A COVID-19 wastewater testing pilot's being rolled out around the country as a safety net for catching the virus in the community.
The eight-week ESR pilot will see sewage sampled at managed isolation and quarantine facilities as well as in communities that do not have MIQ hotels - including Gisborne, Dunedin, Queenstown, Taupō and Whangārei.
People with COVID-19 can excrete the virus for weeks, so a positive wastewater test would mean health authorities could target testing in a community to contain the spread.
"When the work first started there were dreams that you'd be able to look at the sewage and say, 'this relates to five people or 500, or a few people'," ESR's Dr Brent Gilpin told Checkpoint.
"I think as we're realising, people can shed the virus anywhere from just a few hundred per ml of whatever you're looking at, through to potentially trillions of viruses.
"What you can really say from detecting in sewage is that there's at least one person excreting virus sometime in the previous period. Some of the things we're really learning is around how long people shed the virus.
"People typically shed the most virus around the time that they show symptoms and two to five days afterwards. But people may shed virus for up to five weeks afterwards, in their faeces or from other forms.

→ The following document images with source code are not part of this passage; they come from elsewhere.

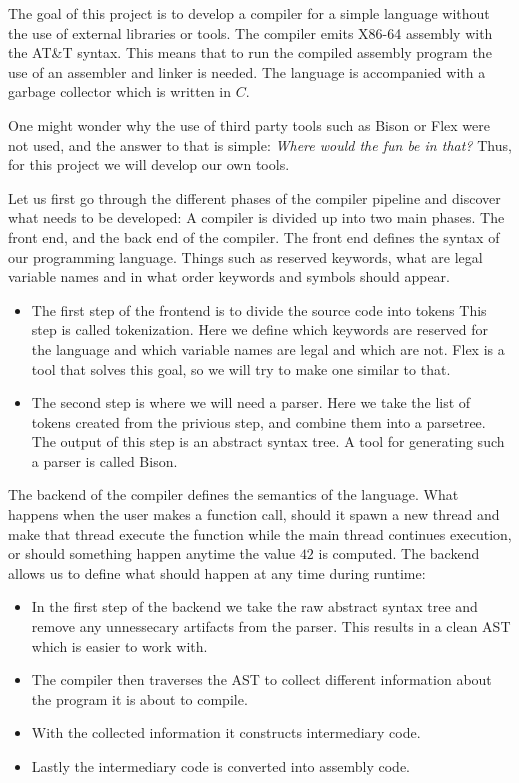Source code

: The goal of this project is to develop a compiler for a simple language without the use of external libraries or tools. The compiler emits X86-64 assembly with the AT\&T syntax. This means that to run the compiled assembly program the use of an assembler and linker is needed. The language is accompanied with a garbage collector which is written in $C$. 

One might wonder why the use of third party tools such as Bison or Flex were not used, and the answer to that is simple: \textit{Where would the fun be in that?} Thus, for this project we will develop our own tools. 

Let us first go through the different phases of the compiler pipeline and discover what needs to be developed:
A compiler is divided up into two main phases. The front end, and the back end of the compiler. The front end defines the syntax of our programming language. Things such as reserved keywords, what are legal variable names and in what order keywords and symbols should appear. 
\begin{itemize}
    \item The first step of the frontend is to divide the source code into tokens This step is called tokenization. Here we define which keywords are reserved for the language and which variable names are legal and which are not. Flex is a tool that solves this goal, so we will try to make one similar to that.
    \item The second step is where we will need a parser. Here we take the list of tokens created from the privious step, and combine them into a parsetree. The output of this step is an abstract syntax tree. A tool for generating such a parser is called Bison.
\end{itemize}  

The backend of the compiler defines the semantics of the language. What happens when the user makes a function call, should it spawn a new thread and make that thread execute the function while the main thread continues execution, or should something happen anytime the value $42$ is computed. The backend allows us to define what should happen at any time during runtime:
\begin{itemize}
  \item In the first step of the backend we take the raw abstract syntax tree and remove any unnessecary artifacts from the parser. This results in a clean AST which is easier to work with.
  \item The compiler then traverses the AST to collect different information about the program it is about to compile.
  \item With the collected information it constructs intermediary code.
  \item Lastly the intermediary code is converted into assembly code.
\end{itemize}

"When we're looking at sewage we're also looking at what you spit. So everything that goes into the sewer system, you brush your teeth, you spit, you clean your nostrils out, you hoick the shower, as well as what comes out through the number ones and twos.
"So both faecal deposits as well as what you might be spitting are both going to contribute into the sewer.
"Detections in the sewage of viral fragments - the response to this is to prompt additional testing of people. In Australia they've had a number of detections in wastewater, and in most of those they haven't actually found people in the community who are actively shedding. So there certainly hasn't been an outbreak, which may mean that either someone who was previously infected and is no longer infectious was shedding some virus, and then when they went back to look at them they'd stopped shedding.
"Or else it may in some of those situations have been a case where someone was passing through - the truck driver who stopped in one of these locations, left a deposit in the sewer system and then carried on.
"It's unlikely that you can really get down to definitively saying this is one person or five people.
"What I think we will be able to say as it is someone or a number of people who are more likely to be infectious based on the levels of virus present.
"And then the other bit that we're looking to develop is the genotyping approach - being able to take what we detect in the search and match it up with the known strains of the SARS-COV2 virus.
"It's amazing when you think about the hundreds of millions of litres of sewage a day. We're taking 24 composite samples, we'll be taking a few ml of water every 15 minutes, combine that together into a sample.
"And then there's quite a complicated extraction process of concentrating that sewage down, pulling out the viral fragments of everything that's there. Then we use the same PCR-type detection, to look for these fragments.
"We're looking really at the extremes of the detection limits, when you get into sewage, but we are able to pick up virus that could be from just one person. But that one person could be shedding trillions of viruses, if they're a highly infectious person."